A leading children’s charity, Home-Start, is launching a new project called Big Hopes Big Future to combat the growing problem of children starting school without the skills they need to start learning.

Around 600,000 five year olds will be starting school for the first time this week, yet a recent study estimated that almost half will not be ready for education.

The result is that teachers are spending increasing amounts of time and resources helping children who do not have basic skills such as being able to hold a pencil, recognising their name when it’s written down, or being toilet trained.

To help reverse this trend, Home-Start has developed Big Hopes Big Future, a ground-breaking set of resources and training programmes for its volunteers that are designed to work with families where children may be lacking the skills they need when school begins.

A study into a trial of the Big Hopes Big Future programme carried out with the Centre for Family Research at the University of Cambridge and the University of South Wales and published today, showed that the support led to between 25% and 33% improvement in the children’s school readiness.

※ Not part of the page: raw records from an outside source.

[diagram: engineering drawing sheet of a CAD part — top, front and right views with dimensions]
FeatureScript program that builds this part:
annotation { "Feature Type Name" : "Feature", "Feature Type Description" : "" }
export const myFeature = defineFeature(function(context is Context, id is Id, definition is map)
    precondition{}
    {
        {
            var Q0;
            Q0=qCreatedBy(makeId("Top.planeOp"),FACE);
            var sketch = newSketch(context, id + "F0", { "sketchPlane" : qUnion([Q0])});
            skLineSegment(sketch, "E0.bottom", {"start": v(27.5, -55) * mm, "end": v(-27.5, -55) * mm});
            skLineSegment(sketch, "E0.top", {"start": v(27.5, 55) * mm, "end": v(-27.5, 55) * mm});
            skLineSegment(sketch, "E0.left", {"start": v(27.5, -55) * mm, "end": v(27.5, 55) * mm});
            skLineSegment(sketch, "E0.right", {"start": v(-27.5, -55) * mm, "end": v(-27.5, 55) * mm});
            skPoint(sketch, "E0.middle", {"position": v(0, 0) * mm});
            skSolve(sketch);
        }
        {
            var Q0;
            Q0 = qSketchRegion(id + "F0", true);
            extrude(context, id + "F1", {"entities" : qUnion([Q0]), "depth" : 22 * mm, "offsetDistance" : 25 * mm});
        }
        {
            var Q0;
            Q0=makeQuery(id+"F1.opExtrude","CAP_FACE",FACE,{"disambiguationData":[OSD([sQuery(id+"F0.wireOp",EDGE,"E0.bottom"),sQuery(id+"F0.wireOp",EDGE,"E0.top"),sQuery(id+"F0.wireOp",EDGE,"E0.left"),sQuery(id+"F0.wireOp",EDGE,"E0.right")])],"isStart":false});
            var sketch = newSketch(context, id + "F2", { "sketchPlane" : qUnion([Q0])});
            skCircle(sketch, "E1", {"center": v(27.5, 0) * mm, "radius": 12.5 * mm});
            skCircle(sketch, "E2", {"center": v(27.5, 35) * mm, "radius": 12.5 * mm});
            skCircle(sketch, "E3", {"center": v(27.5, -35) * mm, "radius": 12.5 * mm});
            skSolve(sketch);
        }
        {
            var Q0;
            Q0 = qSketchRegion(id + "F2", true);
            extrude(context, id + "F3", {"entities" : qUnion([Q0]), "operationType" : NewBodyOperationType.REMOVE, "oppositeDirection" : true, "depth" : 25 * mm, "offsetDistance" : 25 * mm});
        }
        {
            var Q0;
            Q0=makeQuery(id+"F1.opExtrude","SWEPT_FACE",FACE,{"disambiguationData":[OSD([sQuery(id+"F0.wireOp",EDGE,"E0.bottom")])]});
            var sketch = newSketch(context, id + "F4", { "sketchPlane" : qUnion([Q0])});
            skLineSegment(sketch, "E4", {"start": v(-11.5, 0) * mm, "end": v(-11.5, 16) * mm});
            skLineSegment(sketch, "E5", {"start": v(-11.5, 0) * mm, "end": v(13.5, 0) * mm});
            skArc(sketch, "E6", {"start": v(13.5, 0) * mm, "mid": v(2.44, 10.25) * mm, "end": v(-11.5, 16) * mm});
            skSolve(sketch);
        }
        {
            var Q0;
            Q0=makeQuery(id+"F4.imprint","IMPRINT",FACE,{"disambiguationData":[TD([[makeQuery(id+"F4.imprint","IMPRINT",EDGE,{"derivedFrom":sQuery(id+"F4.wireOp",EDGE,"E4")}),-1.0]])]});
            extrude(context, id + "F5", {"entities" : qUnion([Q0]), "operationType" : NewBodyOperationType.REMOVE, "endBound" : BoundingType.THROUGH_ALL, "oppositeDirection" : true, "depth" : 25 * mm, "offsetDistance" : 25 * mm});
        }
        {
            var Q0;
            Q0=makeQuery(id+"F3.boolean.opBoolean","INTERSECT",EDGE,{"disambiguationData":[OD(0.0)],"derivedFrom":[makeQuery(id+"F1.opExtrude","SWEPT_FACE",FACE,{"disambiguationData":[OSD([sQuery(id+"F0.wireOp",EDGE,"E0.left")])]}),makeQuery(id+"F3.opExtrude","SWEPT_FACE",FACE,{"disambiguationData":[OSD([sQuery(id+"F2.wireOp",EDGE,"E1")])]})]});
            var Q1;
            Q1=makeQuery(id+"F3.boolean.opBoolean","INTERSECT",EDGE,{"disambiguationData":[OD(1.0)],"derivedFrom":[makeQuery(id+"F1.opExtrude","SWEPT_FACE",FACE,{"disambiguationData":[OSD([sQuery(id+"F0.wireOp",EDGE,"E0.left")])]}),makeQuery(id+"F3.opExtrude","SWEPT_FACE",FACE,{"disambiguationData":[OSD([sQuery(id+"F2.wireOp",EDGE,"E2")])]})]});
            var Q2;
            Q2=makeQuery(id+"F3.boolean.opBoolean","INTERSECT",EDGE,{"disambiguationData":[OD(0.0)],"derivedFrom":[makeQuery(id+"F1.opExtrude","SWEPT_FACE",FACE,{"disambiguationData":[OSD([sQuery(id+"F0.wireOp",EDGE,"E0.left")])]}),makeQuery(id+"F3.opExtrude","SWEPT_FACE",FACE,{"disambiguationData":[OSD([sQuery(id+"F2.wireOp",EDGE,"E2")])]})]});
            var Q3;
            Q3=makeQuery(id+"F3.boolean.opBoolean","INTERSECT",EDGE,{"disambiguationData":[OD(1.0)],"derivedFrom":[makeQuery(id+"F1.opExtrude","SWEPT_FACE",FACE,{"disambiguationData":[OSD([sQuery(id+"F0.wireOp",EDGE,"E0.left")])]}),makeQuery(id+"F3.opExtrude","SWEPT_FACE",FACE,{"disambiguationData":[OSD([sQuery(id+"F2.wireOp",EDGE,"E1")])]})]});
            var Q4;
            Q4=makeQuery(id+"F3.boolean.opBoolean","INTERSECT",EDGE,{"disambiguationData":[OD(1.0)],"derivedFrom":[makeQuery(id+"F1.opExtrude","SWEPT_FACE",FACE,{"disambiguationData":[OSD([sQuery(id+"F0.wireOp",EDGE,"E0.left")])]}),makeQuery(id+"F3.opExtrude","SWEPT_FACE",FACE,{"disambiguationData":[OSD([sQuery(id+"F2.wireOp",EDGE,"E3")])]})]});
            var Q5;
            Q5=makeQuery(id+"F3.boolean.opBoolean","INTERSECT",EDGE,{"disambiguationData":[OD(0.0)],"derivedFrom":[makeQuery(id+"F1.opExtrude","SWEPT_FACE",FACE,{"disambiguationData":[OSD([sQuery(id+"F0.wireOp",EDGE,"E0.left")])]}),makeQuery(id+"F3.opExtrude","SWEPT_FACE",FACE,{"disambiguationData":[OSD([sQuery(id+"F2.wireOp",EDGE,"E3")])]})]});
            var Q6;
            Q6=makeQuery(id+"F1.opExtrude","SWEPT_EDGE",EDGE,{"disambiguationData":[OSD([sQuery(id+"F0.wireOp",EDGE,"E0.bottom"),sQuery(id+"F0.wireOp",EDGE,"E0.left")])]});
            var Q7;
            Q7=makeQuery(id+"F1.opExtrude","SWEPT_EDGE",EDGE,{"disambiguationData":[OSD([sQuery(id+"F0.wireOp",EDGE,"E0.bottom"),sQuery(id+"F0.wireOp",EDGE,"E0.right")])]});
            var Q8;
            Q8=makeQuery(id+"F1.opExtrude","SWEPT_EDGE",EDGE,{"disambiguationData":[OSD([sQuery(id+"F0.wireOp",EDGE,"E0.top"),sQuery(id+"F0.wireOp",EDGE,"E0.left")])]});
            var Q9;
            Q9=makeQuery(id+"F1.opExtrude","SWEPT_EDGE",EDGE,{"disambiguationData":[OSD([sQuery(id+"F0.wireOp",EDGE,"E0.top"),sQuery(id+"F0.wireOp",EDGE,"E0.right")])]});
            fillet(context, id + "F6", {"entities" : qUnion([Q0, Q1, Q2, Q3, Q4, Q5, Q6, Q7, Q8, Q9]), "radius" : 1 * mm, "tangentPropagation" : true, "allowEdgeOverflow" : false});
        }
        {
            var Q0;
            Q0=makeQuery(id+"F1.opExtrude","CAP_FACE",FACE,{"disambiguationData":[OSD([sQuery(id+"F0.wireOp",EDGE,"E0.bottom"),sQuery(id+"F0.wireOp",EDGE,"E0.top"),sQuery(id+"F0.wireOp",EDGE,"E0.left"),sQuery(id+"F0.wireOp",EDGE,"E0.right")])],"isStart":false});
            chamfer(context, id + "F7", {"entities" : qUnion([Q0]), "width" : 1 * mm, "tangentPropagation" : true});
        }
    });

Rob Parkinson, chief executive of Home-Start said, “For many of us our first day at school is one of our earliest memories; a milestone in our young lives. Tragically, for many children, barriers exist that mean they start school already well behind their peers. Big Hopes Big Future has had a great impact in helping families get their children ready for school. Most importantly, we have seen that it has had the biggest impact on children in complex families and successfully targets some of the most hard to reach families, who often need the most support.”

Home-Start’s Big Hopes Big Future pilot project supported 225 families, including 540 children, in 12 Home-Starts in England. Of these children, 139 were referred directly to the programme by a wide range of education and community organisations including health visitors, nurseries and children’s centres.

The project specifically targeted the most disadvantaged families including those who did not readily engage with their children’s early learning because they lacked confidence or felt alienated from the education system. Families also lacked the books and toys needed to support their children’s learning. Many had chaotic lifestyles or had poor health, disability, or English was not a first language.

The study into the Big Hopes Big Future project showed that children saw significant improvements in all four indications into school readiness:

  • language and cognitive skills (e.g. identifying letters of the alphabet, recognising own name, reads at home, counting to five)
  • Behavioural adjustment (e.g. tantrums, lack of patience, easily distracted, poor response to reprimands)
  • Children’s daily living skills (e.g. toilet training, using knife and fork)
  • Family support (e.g. being punctual, absence levels from nursery)

The study also showed that the biggest impact was seen with children from families with complex problems. The improvement in language and cognition was particularly evident for children who were eligible for free school meals, for families with mental health issues and for those with multiple deprivation.

Rob Parkinson, added, “Investment is now a priority and I hope that commissioning services and other funders and partners will support our ambition to reach a further 5,000 children by 2020. We want to make sure that the big hopes we have for our children on their first day at school translate into improved life chances and big futures for them all.”

The programme has now received £380,000 of funding from the Department for Education which means it will be expanded to 80 communities across England.